Despite the explosion of interest in induced pluripotent stem cells, researchers continue to be frustrated by two key riddles: Why do so few differentiated cells reprogram to a pluripotent state, and why does it take them so long to do it?

In an effort to make the contents of the reprogramming black box a bit less opaque, researchers led by Alexander Meissner at the Broad Institute in Cambridge, Massachusetts, conducted a genomic analysis of reprogrammed, partially reprogrammed and differentiated cells to show what genes are induced and what they might be doing1. The team uncovered several reasons why cells might fail to reprogram. For example, some cells become trapped in differentiated states even if pluripotency genes are active. The researchers could boost reprogramming rates for such cells by adding both a small molecule (a DNA methyltransferase inhibitor known as AZA) that helps erase epigenetic markings and small RNAs to knock down lineage-specifying transcription factors.

Additionally, Linzhao Cheng and his colleagues at Johns Hopkins University School of Medicine, in Baltimore, Maryland, just presented an improved tool to prod cells to pluripotency: a technique that nearly halves the reprogramming time and dramatically increases reprogramming efficiency2. In addition, Cheng derived an induced pluripotent stem (iPS) cell line from a commercially available cell line with mutations for sickle cell anaemia, marking the first publication of a human iPS cell line derived for a specific genetic disease.

Cheng's group used an established four-gene cocktail, created by Shinya Yamanaka, of Kyoto University in Japan, that is known to induce pluripotency, and added an oncogene known as SV40 large T antigen (T). With T in the mix, cells were induced to pluripotency in 12–14 days compared to the 3–4 weeks required without it. Moreover, 23 times more cells successfully reprogrammed when T was added than when the four factors were used alone. Adding T to the four factors in a slightly different recipe created by James Thomson, of the University of Wisconsin–Madison, resulted in a 70-fold increase.
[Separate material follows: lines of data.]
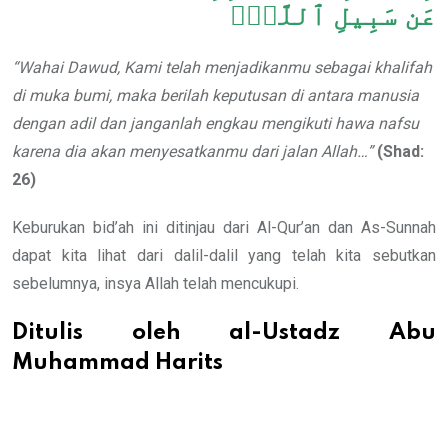
عَن سَبِيلِ ٱللَّهِۚ
“Wahai Dawud, Kami telah menjadikanmu sebagai khalifah
di muka bumi, maka berilah keputusan di antara manusia
dengan adil dan janganlah engkau mengikuti hawa nafsu
karena dia akan menyesatkanmu dari jalan Allah…”
(Shad:
26)
Keburukan bid’ah ini ditinjau dari Al-Qur’an dan As-Sunnah
dapat kita lihat dari dalil-dalil yang telah kita sebutkan
sebelumnya, insya Allah telah mencukupi.
Ditulis oleh al-Ustadz Abu
Muhammad Harits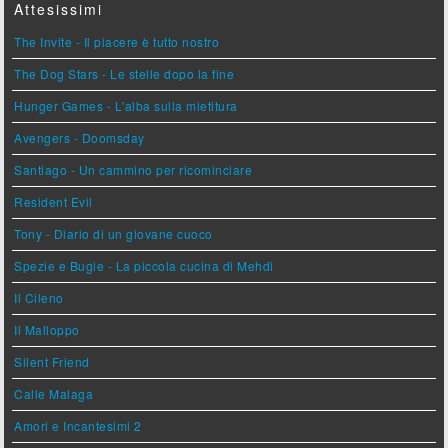
Attesissimi
The Invite - Il piacere è tutto nostro
The Dog Stars - Le stelle dopo la fine
Hunger Games - L'alba sulla mietitura
Avengers - Doomsday
Santiago - Un cammino per ricominciare
Resident Evil
Tony - Diario di un giovane cuoco
Spezie e Bugie - La piccola cucina di Mehdi
Il Cileno
Il Malloppo
Silent Friend
Calle Malaga
Amori e Incantesimi 2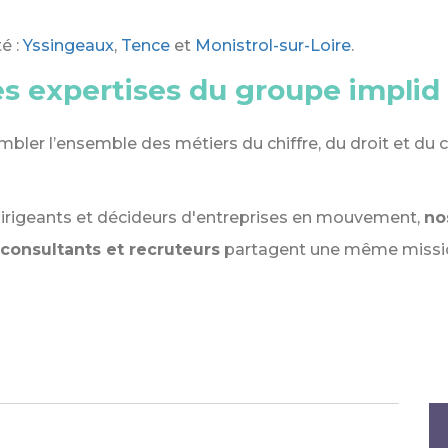
é :
Yssingeaux
,
Tence
et
Monistrol-sur-Loire
.
es expertises du groupe implid 
sembler l’ensemble des métiers du chiffre, du droit et d
dirigeants et décideurs d'entreprises en mouvement,
no
, consultants et recruteurs
partagent une même mission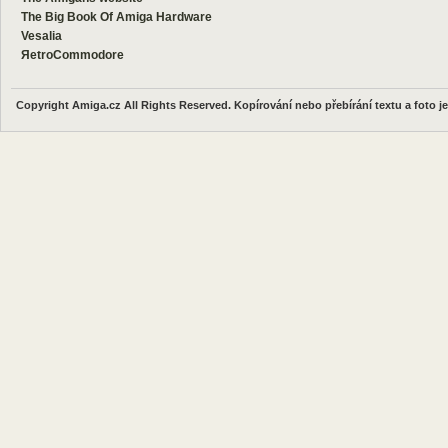
The Big Book Of Amiga Hardware
Vesalia
ЯetroCommodore
Copyright Amiga.cz All Rights Reserved. Kopírování nebo přebírání textu a foto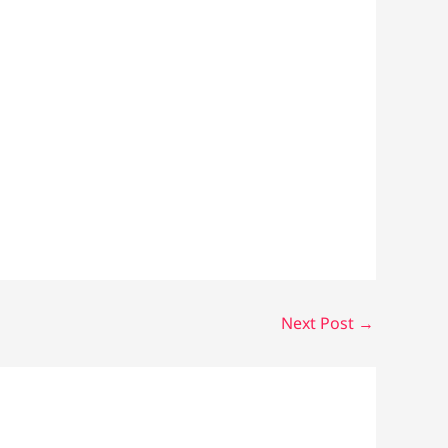
Next Post
→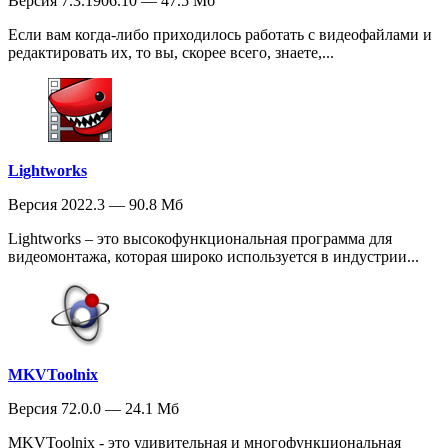
Версия 7.3.1906.10 — 47.5 Мб
Если вам когда-либо приходилось работать с видеофайлами и
редактировать их, то вы, скорее всего, знаете,...
Lightworks
Версия 2022.3 — 90.8 Мб
Lightworks – это высокофункциональная программа для
видеомонтажа, которая широко используется в индустрии...
MKVToolnix
Версия 72.0.0 — 24.1 Мб
MKVToolnix - это удивительная и многофункциональная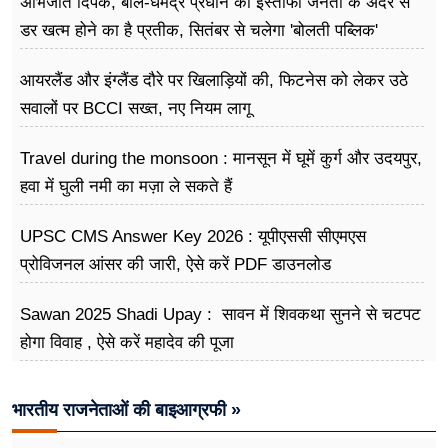
अभिजीत दिपके, बोले-धर्मेंद्र प्रधान का इस्तीफा जनता के अंदर से
डर खत्म होने का है प्रतीक, सितंबर से चलेगा 'बोलती पब्लिक'
अभियान
आयरलैंड और इंग्लैंड दौरे पर खिलाड़ियों की, फिटनेस को लेकर उठे
सवालों पर BCCI सख्त, नए नियम लागू
Travel during the monsoon : मानसून में घूमें कुर्ग और उदयपुर,
हवा में घुली नमी का मज़ा ले सकते हैं
UPSC CMS Answer Key 2026 : यूपीएससी सीएमएस
प्रोविजनल आंसर की जारी, ऐसे करें PDF डाउनलोड
Sawan 2025 Shadi Upay : सावन में शिवकथा सुनने से चटपट
होगा विवाह , ऐसे करें महादेव की पूजा
भारतीय राजनेताओं की बाइआग्रफी »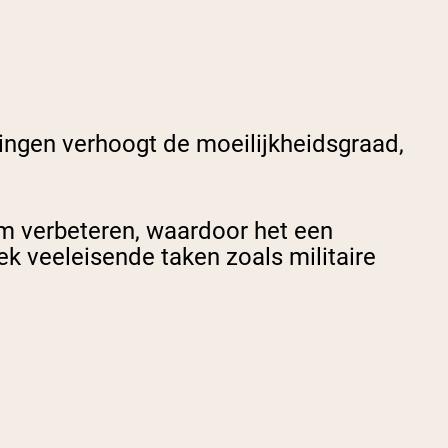
ningen verhoogt de moeilijkheidsgraad,
em verbeteren, waardoor het een
k veeleisende taken zoals militaire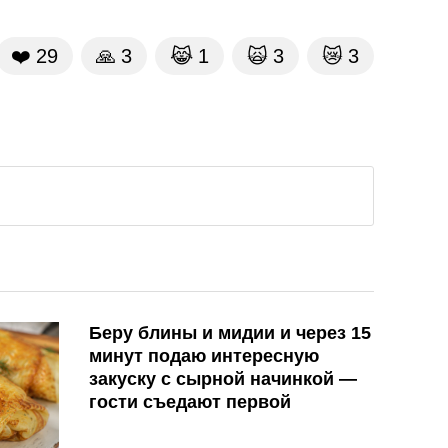
❤️
29
🙏
3
😹
1
🙀
3
😿
3
Беру блины и мидии и через 15
минут подаю интересную
закуску с сырной начинкой —
гости съедают первой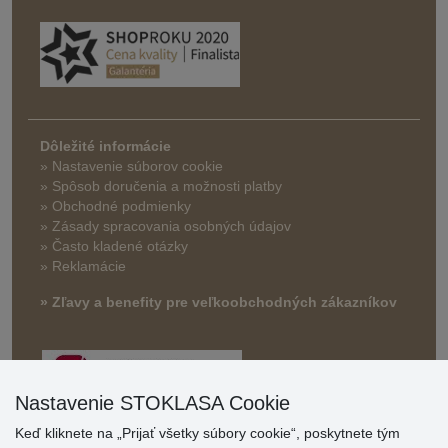
Dôležité informácie
» Nastavenie súborov cookie
»
Spôsob doručenia a možnosti platby
» Obchodné podmienky
» Zásady spracovania osobných údajov
» Často kladené otázky
» Reklamácie
» Zľavy a benefity pre veľkoobchodných zákazníkov
Nastavenie STOKLASA Cookie
Keď kliknete na „Prijať všetky súbory cookie“, poskytnete tým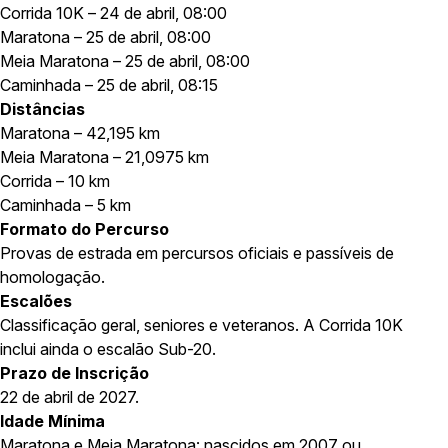
Corrida 10K – 24 de abril, 08:00
Maratona – 25 de abril, 08:00
Meia Maratona – 25 de abril, 08:00
Caminhada – 25 de abril, 08:15
Distâncias
Maratona – 42,195 km
Meia Maratona – 21,0975 km
Corrida – 10 km
Caminhada – 5 km
Formato do Percurso
Provas de estrada em percursos oficiais e passíveis de
homologação.
Escalões
Classificação geral, seniores e veteranos. A Corrida 10K
inclui ainda o escalão Sub-20.
Prazo de Inscrição
22 de abril de 2027.
Idade Mínima
Maratona e Meia Maratona: nascidos em 2007 ou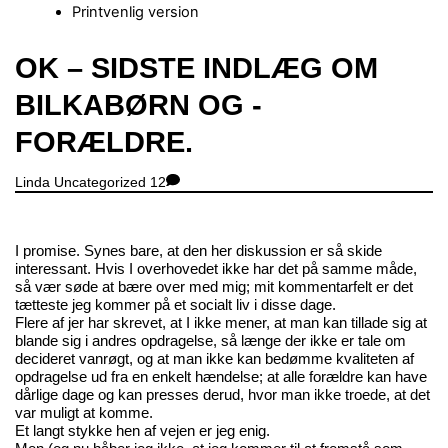
Printvenlig version
Close
OK – SIDSTE INDLÆG OM
Menu
BILKABØRN OG -
FORÆLDRE.
Linda
Uncategorized
12
I promise. Synes bare, at den her diskussion er så skide
interessant. Hvis I overhovedet ikke har det på samme måde,
så vær søde at bære over med mig; mit kommentarfelt er det
tætteste jeg kommer på et socialt liv i disse dage.
Flere af jer har skrevet, at I ikke mener, at man kan tillade sig at
blande sig i andres opdragelse, så længe der ikke er tale om
decideret vanrøgt, og at man ikke kan bedømme kvaliteten af
opdragelse ud fra en enkelt hændelse; at alle forældre kan have
dårlige dage og kan presses derud, hvor man ikke troede, at det
var muligt at komme.
Et langt stykke hen af vejen er jeg enig.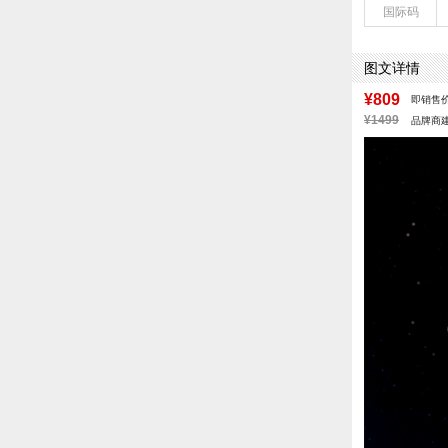
国际码
鞋垫材质：PU
鞋头款式：圆头
参考鞋长(女)：
图文详情
跟高数值：5C
皮质特征：牛皮
¥809
即销售
跟高范围：中跟鞋
¥1499
品牌商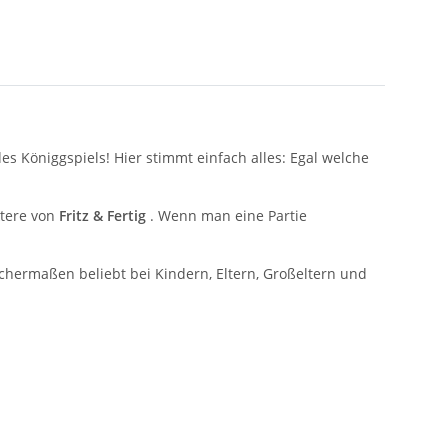
s Königgspiels! Hier stimmt einfach alles: Egal welche
ktere von
Fritz & Fertig
. Wenn man eine Partie
chermaßen beliebt bei Kindern, Eltern, Großeltern und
Previous work by George Daley's group at Harvard University, in Cambridge, Massachusetts, had shown that extra factors, including T, assist in reprogramming human cells as part of a six-factor mix3. Cheng was able to produce dramatic success with smaller combinations — even T, Sox2 and Oct4 without the other reprogramming factors In contrast to Daley's results, Cheng's group showed that the lentivirus expressing T did integrate into the iPS genome.

More work is needed to prove that the rapidly reprogramming cells are truly pluripotent like embryonic stem (ES) cells. Most, but not all, of the ES-like colonies showed markers of ES cells, and some, but not all, could form the three basic embryonic germ layers in teratoma in mice. Cheng has also found that the cells are able to differentiate into trophectoderm cell lineage — something mouse ES cells cannot do but human ones can.
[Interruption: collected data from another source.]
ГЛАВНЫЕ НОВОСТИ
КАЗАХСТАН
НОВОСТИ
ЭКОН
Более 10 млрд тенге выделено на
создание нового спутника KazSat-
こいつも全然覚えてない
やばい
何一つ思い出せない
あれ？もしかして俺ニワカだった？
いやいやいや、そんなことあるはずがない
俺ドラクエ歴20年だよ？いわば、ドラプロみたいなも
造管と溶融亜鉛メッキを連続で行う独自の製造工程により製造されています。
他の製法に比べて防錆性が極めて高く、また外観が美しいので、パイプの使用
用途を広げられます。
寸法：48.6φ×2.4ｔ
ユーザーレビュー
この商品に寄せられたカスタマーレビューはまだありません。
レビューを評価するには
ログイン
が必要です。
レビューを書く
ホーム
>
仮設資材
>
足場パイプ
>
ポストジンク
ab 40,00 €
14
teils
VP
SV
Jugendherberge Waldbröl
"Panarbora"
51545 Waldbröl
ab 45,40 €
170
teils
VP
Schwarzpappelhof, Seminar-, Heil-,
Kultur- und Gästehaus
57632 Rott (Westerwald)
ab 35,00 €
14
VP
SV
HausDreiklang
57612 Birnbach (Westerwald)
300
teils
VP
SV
Faster reprogramming could hold the clues for getting around one of the key problems with iPS cells today — the use of viral vectors to introduce the necessary genes. The vectors create a safety concern because they integrate into the cell's DNA. If the reprogramming can be completed in less time, researchers might be able to figure out how to do it with means other than viral vectors, says Cheng. Because T's molecular interactions are well studied, researchers also have a potential new target for trying to trigger reprogramming.

Cell lines derived from Cheng's line could prove valuable as a cellular model for disease as they contain mutations found in sickle cell anaemia. Previous work from Rudolf Jaenisch has shown that iPS cells can be created from a mouse with sickle cell anaemia and then genetically modified to eliminate the disease in mice4. Although there is still a long way to go before similar cells can be thought safe and effective for humans, Cheng's sickle cell anaemia iPS cells will likely be a useful system for studying the disease, developing therapies and screening drugs. Cheng is already working to establish an iPS line for a sickle cell anaemia patient at his university's hospital.